Proof of properties of injective and surjective functions. I'd like to see if these proofs are correct/have them critiqued.

Let $g: A \to B$ and $f: B \to C$ be functions.  Then:
  (a) If $g$ and $f$ are one-to-one, then $f \circ g$ is one-to-one.
  (b) If $g$ and $f$ are onto, then $f \circ g$ is onto.
  (c) If $f \circ g$ is one-to-one, then $f$ is one-to-one?
  (d) If $f \circ g$ is one-to-one, then $g$ is one-to-one?
  (e) If $f \circ g$ is onto, then $f$ is onto?
  (f) If $f \circ g$ is onto, then $g$ is onto?  

(a)  Let $a,b \in A$.  If $(f \circ g)(a)=(f \circ g)(b)$, then $f(g(a))=f(g(b))$.  Since $f$ is one-to-one, we know that $g(a)=g(b)$.  And, since $g$ is one-to-one is must be that $a=b$.  Hence $f \circ g$ is one-to-one.  
(b) Since $f$ is surjective we know that for all $c \in C$ there is a $b\in B$ such that $f(b)=c$.  Since $g$ is surjective, there is a $a \in A$ such that $g(a)=b$.  Hence, for all $c \in C$ there is an $a \in A$ such that $(f \circ g)(a)=f(g(a))=f(b)=c$.  

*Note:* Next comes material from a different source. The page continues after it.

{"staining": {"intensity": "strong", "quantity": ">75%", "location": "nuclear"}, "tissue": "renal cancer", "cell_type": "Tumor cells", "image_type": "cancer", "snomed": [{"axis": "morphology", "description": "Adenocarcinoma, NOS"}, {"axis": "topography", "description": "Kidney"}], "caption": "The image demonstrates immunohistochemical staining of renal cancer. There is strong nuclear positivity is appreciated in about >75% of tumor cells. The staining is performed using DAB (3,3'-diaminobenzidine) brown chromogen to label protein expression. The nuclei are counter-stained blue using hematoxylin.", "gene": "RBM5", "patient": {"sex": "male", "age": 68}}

(c)  This is false.  Let $A=\{1\}$, $B=\{1,2\}$, and $C=\{1\}$. Define $g(1)=1$ and $f(1)=f(2)=1$. Then $f \circ g$ is injective, but $f$ is not injective.  

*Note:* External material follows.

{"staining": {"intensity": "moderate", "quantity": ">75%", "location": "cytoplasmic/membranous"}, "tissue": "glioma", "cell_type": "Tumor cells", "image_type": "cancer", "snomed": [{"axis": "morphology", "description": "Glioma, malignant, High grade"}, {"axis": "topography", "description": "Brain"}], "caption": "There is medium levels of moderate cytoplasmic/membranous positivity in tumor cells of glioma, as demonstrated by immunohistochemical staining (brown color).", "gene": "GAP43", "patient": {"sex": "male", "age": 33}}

(d)  This is true.  Let $a,b \in A$ where $a \neq b$.  If $(f\circ g)(a)\neq(f\circ g)(b)$, then $f(g(a))\neq f(g(b))$.  Hence $g(a) \neq g(b)$.
(e)  Since $f \circ g$ is surjective, then for every $ c \in C$ there is an $a \in A$ such that $f(g(a))=c$.   Let $b = g(a)$.  Then $b \in B$ and $f(b)=g(f(a))=c$.  Thus $f(b)=c$.  Hence $f$ is surjective.

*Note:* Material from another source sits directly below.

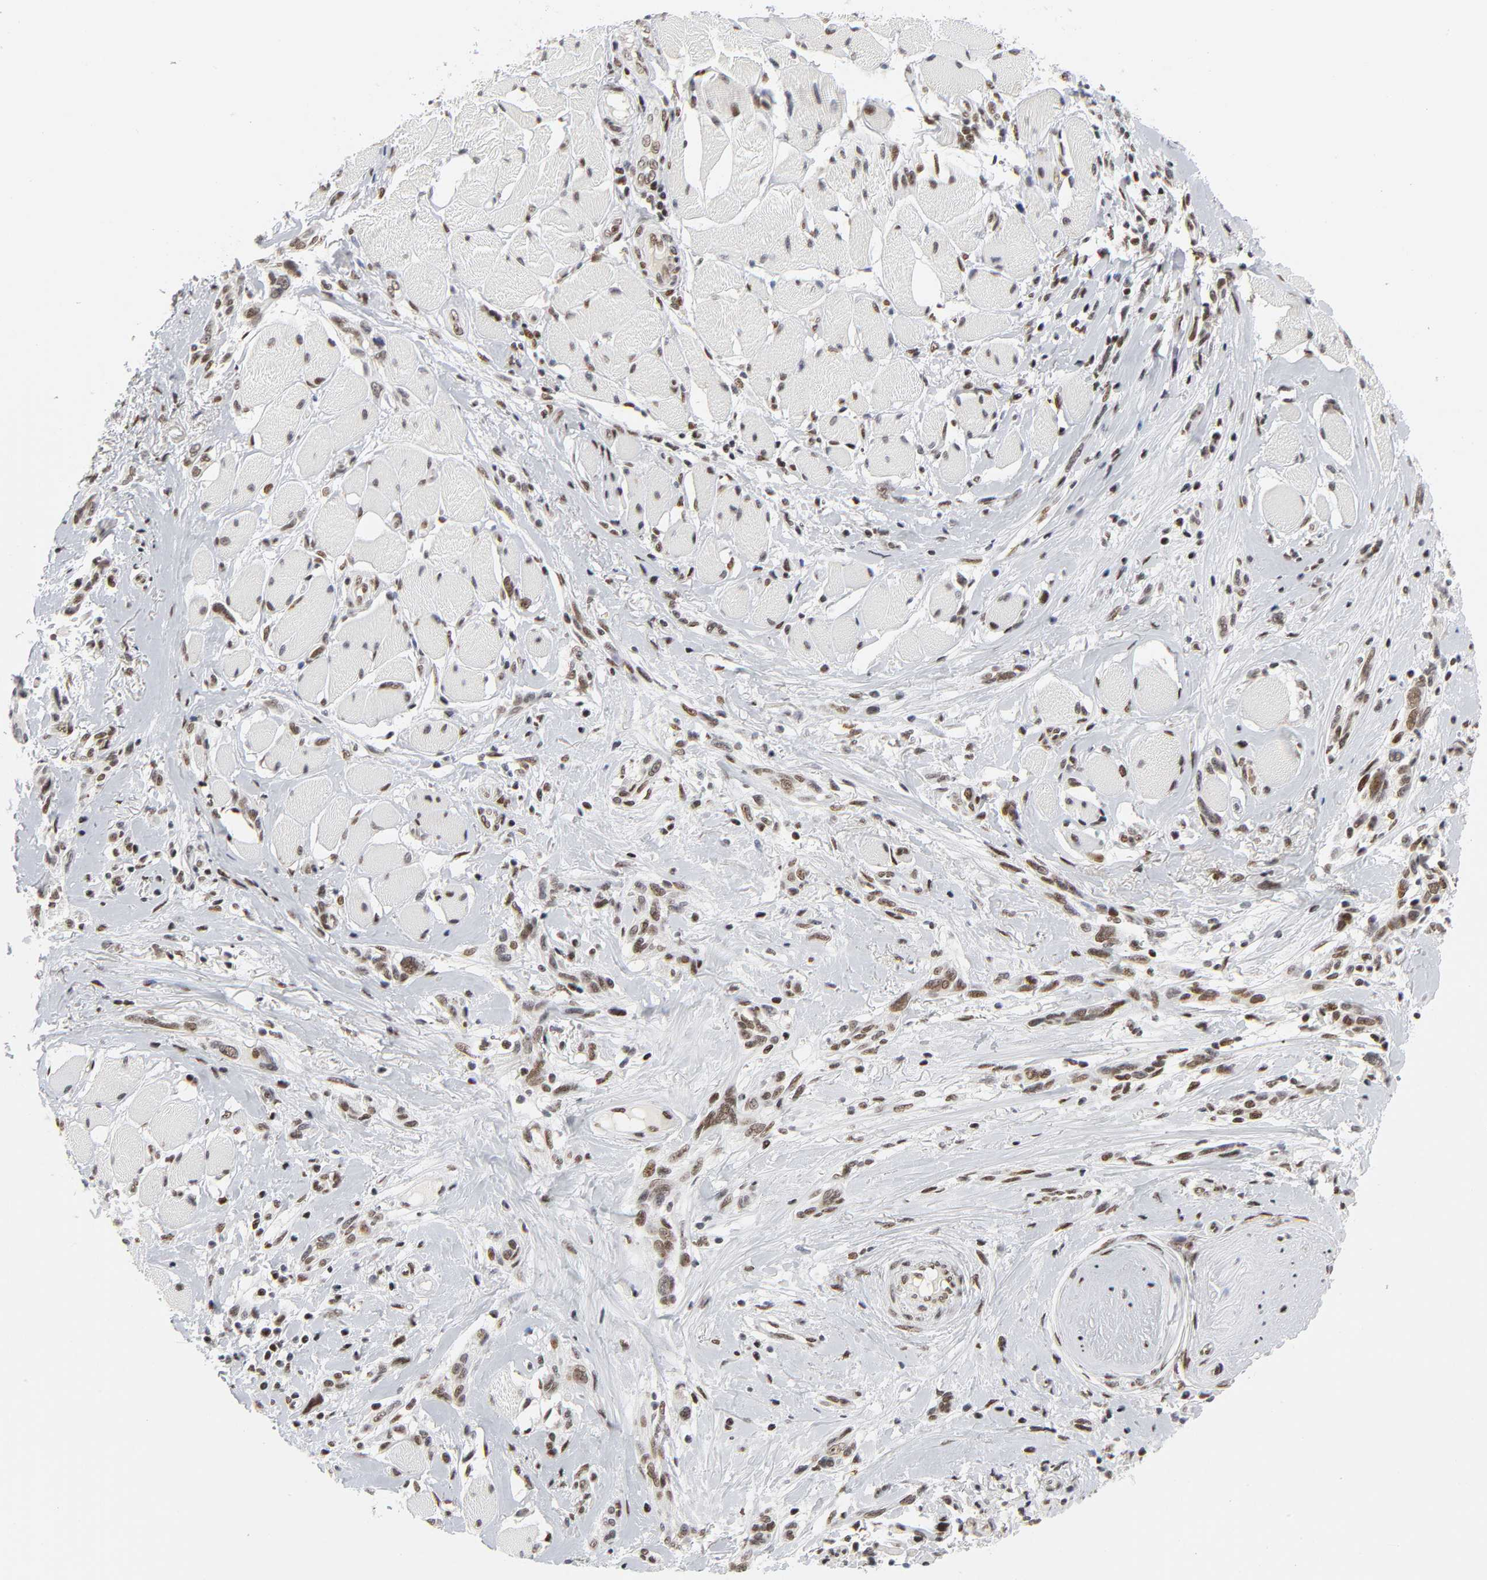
{"staining": {"intensity": "moderate", "quantity": ">75%", "location": "nuclear"}, "tissue": "melanoma", "cell_type": "Tumor cells", "image_type": "cancer", "snomed": [{"axis": "morphology", "description": "Malignant melanoma, NOS"}, {"axis": "topography", "description": "Skin"}], "caption": "This photomicrograph demonstrates IHC staining of malignant melanoma, with medium moderate nuclear positivity in approximately >75% of tumor cells.", "gene": "CREBBP", "patient": {"sex": "male", "age": 91}}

(f)  Using the same set up as part (c), we have that $g$ is not surjective since there is nothing in $A$ such that $g$ will go to 1.
 A: Nicely done! In part (f), I think you mean that $g$ is not surjective since there is nothing in $A$ that $g$ will take to $2,$ but the idea is spot on.
A minor critique for your proof of (b): I would instead suggest that you take an arbitrary $c\in C$, use surjectivity of $f$ to conclude that there is some $b\in B$ such that $f(b)=c$, then use surjectivity of $g$ to conclude that there is some $a\in A$ such that $g(a)=b,$ whence $(f\circ g)(a)=c$ as you showed. Since $c$ was an arbitrary element of $C,$ then for all $c\in C$ there exists $a\in A$ such that $(f\circ g)(a)=c$. This is basically the same as the approach you took, but the connection is a bit clearer and more justified, to my mind.
You mentioned that you weren't sure about part (e). You can clean it up a bit by again taking an arbitrary $c\in C,$ concluding from surjectivity of $f\circ g$ that there is some $a\in A$ such that $(f\circ g)(a)=c,$ and noting that $g(a)\in B$ and $f\bigl(g(a)\bigr)=c.$ Since $c$ was an arbitrary element of $C,$ then for all $c\in C$ there exists $b\in B$ such that $f(b)=c$. As an alternate approach, you could let $h$ be the restriction of $f$ to the range of $g$--that is, $h:g(A)\to C$ is defined by $h(b)=f(b)$ for all $b\in g(A)$. Note/prove that $h$ is surjective if and only if $f\circ g$ is. Since $h$ is a restriction of $f$ and is surjective, then $f$ is surjective. I think your approach is better, personally, but you mentioned you weren't sure about it.
A: For a), By the definition of an injection take $a\neq b$, then $f(g(a))\neq f(g(b))$.
But you started assuming they are equal which is confusing.
Also, when you start by saying since f is one-to-one, that means $g(a) = f(a)$, because $g(a)$ comes in as input to the function $f$. I.e. $f(g(a))$ in other words. 
Not what you said: "Since f is one-to-one, we know that $g(a)=g(b)$"
The way you wrote it is backwards (for me) and not very clear. But your final answer is right, so hey! You passed right? You asked for critique, so this is mine. No hard feelings :p.
Also, it sounds like you are assuming contradiction when using '$=$' sign, but you did not state it if that is what you did. Again, check the definition of an injection(one-to-one).